Problem to work on: Scan the material that follows. Copy every line containing the word "requested".

Given records Block Start

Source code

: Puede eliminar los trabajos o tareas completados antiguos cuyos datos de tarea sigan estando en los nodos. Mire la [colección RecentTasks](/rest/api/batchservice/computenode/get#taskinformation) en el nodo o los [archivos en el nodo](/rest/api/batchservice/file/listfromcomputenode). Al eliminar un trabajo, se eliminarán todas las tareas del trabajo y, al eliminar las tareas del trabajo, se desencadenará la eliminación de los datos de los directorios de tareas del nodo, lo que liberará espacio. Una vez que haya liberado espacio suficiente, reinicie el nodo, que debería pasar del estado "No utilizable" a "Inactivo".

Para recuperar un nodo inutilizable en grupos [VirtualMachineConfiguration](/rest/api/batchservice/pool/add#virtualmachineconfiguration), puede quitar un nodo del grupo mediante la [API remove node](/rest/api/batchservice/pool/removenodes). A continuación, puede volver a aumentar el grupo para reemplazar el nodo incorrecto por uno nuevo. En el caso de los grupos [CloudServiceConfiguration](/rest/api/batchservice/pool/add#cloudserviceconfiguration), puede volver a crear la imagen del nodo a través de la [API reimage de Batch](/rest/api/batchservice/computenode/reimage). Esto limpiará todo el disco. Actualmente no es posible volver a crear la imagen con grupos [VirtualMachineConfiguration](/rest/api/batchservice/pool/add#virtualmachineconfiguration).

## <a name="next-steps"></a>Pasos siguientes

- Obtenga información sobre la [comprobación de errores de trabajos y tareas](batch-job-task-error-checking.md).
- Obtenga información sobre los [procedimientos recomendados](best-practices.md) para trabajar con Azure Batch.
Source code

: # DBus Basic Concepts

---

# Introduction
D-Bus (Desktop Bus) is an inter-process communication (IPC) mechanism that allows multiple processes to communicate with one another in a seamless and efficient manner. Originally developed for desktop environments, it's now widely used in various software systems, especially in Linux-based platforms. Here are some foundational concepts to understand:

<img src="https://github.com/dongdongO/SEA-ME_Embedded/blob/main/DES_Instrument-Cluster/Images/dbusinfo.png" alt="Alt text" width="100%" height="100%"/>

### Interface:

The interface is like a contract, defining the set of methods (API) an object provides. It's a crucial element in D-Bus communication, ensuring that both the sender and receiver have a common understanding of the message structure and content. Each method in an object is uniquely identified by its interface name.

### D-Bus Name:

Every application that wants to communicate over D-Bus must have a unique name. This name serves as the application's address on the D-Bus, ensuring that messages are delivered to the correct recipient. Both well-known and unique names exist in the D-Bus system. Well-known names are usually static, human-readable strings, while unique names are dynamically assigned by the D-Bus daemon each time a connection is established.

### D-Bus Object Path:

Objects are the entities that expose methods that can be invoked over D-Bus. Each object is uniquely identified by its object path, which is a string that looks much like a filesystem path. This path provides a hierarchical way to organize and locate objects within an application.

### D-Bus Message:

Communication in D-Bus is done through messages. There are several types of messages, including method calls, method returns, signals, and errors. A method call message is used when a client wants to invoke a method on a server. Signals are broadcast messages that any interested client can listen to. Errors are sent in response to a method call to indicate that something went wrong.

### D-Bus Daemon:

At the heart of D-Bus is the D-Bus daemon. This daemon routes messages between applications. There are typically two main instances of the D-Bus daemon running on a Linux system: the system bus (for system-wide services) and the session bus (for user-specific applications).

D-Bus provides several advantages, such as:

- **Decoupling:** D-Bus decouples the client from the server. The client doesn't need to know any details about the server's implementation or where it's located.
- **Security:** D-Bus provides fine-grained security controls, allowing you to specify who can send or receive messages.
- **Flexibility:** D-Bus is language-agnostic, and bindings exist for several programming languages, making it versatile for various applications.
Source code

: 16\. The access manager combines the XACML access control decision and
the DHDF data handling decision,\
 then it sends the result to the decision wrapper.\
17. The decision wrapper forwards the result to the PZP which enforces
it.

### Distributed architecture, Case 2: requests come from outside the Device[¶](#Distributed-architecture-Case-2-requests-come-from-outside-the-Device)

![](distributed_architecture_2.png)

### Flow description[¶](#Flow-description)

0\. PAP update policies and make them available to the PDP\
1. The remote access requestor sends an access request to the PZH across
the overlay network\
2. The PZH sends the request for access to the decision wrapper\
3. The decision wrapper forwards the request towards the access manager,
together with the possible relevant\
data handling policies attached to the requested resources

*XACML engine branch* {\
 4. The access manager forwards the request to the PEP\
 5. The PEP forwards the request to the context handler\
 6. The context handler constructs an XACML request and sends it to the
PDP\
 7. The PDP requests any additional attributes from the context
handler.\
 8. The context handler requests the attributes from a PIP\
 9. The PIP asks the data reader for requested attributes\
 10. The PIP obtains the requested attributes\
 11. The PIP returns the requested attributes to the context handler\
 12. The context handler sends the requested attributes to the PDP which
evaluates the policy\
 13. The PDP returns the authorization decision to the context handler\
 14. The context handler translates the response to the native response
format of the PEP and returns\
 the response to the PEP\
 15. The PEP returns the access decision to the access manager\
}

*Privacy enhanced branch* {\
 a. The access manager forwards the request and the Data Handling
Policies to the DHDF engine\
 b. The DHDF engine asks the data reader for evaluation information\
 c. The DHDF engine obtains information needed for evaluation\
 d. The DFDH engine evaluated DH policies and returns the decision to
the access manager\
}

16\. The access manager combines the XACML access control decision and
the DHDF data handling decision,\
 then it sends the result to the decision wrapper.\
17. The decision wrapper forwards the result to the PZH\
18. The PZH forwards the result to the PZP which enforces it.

Given records Block End

Task response:
data handling policies attached to the requested resources
 9. The PIP asks the data reader for requested attributes\
 10. The PIP obtains the requested attributes\
 11. The PIP returns the requested attributes to the context handler\
 12. The context handler sends the requested attributes to the PDP which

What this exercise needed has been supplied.